● GOAL OF THE EXERCISE
Copy verbatim the text in the rows below, from the line containing "(Ophioglossum coriaceum y" through the line containing "En mamíferos sólo".

------------------------------------

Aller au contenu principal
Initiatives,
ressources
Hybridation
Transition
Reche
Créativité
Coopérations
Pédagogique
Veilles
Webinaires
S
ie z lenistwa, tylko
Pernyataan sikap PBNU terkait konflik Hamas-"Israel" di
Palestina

------------------------------------

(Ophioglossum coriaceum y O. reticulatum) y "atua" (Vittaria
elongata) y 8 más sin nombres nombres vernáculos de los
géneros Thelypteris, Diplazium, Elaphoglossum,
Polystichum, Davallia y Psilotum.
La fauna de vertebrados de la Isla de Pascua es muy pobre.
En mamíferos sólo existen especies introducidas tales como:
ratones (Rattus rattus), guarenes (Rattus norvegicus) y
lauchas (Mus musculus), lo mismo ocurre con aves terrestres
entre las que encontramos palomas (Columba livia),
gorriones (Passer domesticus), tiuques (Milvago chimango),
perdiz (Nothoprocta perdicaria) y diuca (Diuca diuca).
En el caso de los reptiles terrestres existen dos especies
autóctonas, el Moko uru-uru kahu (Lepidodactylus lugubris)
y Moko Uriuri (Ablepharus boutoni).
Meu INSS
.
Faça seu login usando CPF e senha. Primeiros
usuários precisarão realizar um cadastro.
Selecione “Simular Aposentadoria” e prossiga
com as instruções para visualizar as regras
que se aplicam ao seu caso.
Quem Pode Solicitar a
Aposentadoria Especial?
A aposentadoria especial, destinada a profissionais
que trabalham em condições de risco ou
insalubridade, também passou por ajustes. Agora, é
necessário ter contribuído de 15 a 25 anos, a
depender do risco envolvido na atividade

------------------------------------

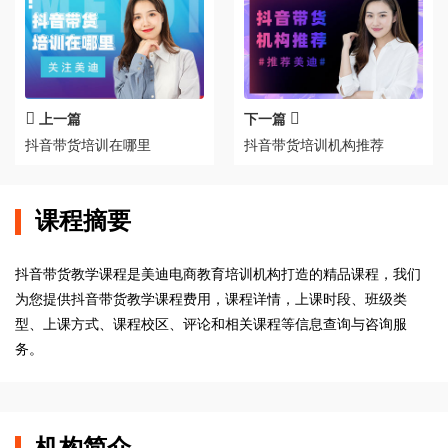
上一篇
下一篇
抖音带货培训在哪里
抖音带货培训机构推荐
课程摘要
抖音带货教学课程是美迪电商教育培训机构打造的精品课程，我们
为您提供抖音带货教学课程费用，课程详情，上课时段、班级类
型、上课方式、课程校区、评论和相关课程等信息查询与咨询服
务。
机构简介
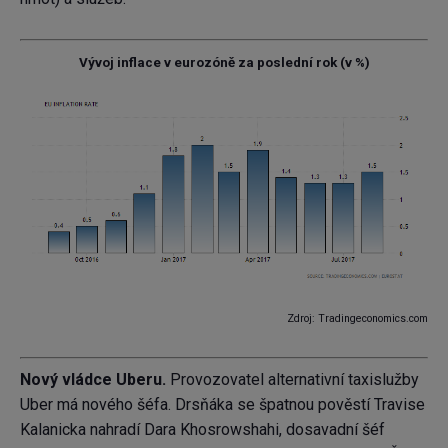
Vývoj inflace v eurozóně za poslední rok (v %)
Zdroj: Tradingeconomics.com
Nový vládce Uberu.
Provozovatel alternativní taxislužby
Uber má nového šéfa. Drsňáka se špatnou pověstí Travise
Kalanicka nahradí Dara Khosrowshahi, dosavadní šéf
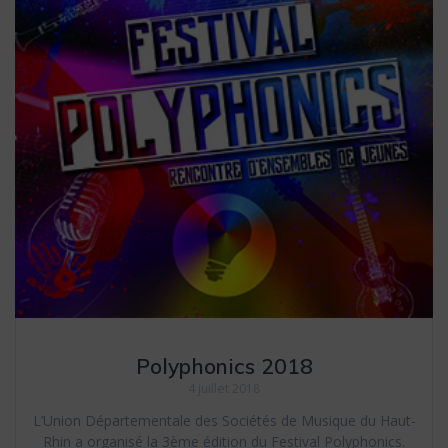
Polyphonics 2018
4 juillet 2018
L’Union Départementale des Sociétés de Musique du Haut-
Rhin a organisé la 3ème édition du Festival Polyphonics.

------------------------------------

● WRITTEN ANSWER
(Ophioglossum coriaceum y O. reticulatum) y "atua" (Vittaria
elongata) y 8 más sin nombres nombres vernáculos de los
géneros Thelypteris, Diplazium, Elaphoglossum,
Polystichum, Davallia y Psilotum.
La fauna de vertebrados de la Isla de Pascua es muy pobre.
En mamíferos sólo existen especies introducidas tales como:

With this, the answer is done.